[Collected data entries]

__________

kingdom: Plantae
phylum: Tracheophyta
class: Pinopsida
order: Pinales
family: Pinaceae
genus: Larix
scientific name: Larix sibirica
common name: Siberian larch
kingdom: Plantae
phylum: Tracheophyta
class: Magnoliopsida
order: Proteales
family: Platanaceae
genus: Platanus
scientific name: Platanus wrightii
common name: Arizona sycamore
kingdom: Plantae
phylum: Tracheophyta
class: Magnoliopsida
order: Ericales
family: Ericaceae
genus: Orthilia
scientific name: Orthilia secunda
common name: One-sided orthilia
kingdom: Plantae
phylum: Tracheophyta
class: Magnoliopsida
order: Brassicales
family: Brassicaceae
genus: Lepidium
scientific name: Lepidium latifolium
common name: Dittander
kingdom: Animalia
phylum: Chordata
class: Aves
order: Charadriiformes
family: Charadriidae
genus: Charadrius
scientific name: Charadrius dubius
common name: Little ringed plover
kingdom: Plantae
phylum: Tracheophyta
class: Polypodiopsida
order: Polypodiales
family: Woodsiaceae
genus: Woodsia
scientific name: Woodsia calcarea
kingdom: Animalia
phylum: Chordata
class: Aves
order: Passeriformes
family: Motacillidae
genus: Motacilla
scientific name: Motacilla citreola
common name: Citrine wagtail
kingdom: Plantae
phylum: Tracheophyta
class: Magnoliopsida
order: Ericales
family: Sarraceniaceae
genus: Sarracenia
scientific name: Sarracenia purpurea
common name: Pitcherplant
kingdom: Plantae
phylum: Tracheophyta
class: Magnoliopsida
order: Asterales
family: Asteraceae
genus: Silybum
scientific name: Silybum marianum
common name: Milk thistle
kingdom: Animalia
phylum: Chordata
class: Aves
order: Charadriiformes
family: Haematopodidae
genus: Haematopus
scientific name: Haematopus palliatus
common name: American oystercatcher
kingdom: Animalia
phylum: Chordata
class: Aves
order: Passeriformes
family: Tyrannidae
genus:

__________

Copy all of the data above line for line, changing nothing.

▶ Finished exercise:
kingdom: Plantae
phylum: Tracheophyta
class: Pinopsida
order: Pinales
family: Pinaceae
genus: Larix
scientific name: Larix sibirica
common name: Siberian larch
kingdom: Plantae
phylum: Tracheophyta
class: Magnoliopsida
order: Proteales
family: Platanaceae
genus: Platanus
scientific name: Platanus wrightii
common name: Arizona sycamore
kingdom: Plantae
phylum: Tracheophyta
class: Magnoliopsida
order: Ericales
family: Ericaceae
genus: Orthilia
scientific name: Orthilia secunda
common name: One-sided orthilia
kingdom: Plantae
phylum: Tracheophyta
class: Magnoliopsida
order: Brassicales
family: Brassicaceae
genus: Lepidium
scientific name: Lepidium latifolium
common name: Dittander
kingdom: Animalia
phylum: Chordata
class: Aves
order: Charadriiformes
family: Charadriidae
genus: Charadrius
scientific name: Charadrius dubius
common name: Little ringed plover
kingdom: Plantae
phylum: Tracheophyta
class: Polypodiopsida
order: Polypodiales
family: Woodsiaceae
genus: Woodsia
scientific name: Woodsia calcarea
kingdom: Animalia
phylum: Chordata
class: Aves
order: Passeriformes
family: Motacillidae
genus: Motacilla
scientific name: Motacilla citreola
common name: Citrine wagtail
kingdom: Plantae
phylum: Tracheophyta
class: Magnoliopsida
order: Ericales
family: Sarraceniaceae
genus: Sarracenia
scientific name: Sarracenia purpurea
common name: Pitcherplant
kingdom: Plantae
phylum: Tracheophyta
class: Magnoliopsida
order: Asterales
family: Asteraceae
genus: Silybum
scientific name: Silybum marianum
common name: Milk thistle
kingdom: Animalia
phylum: Chordata
class: Aves
order: Charadriiformes
family: Haematopodidae
genus: Haematopus
scientific name: Haematopus palliatus
common name: American oystercatcher
kingdom: Animalia
phylum: Chordata
class: Aves
order: Passeriformes
family: Tyrannidae
genus:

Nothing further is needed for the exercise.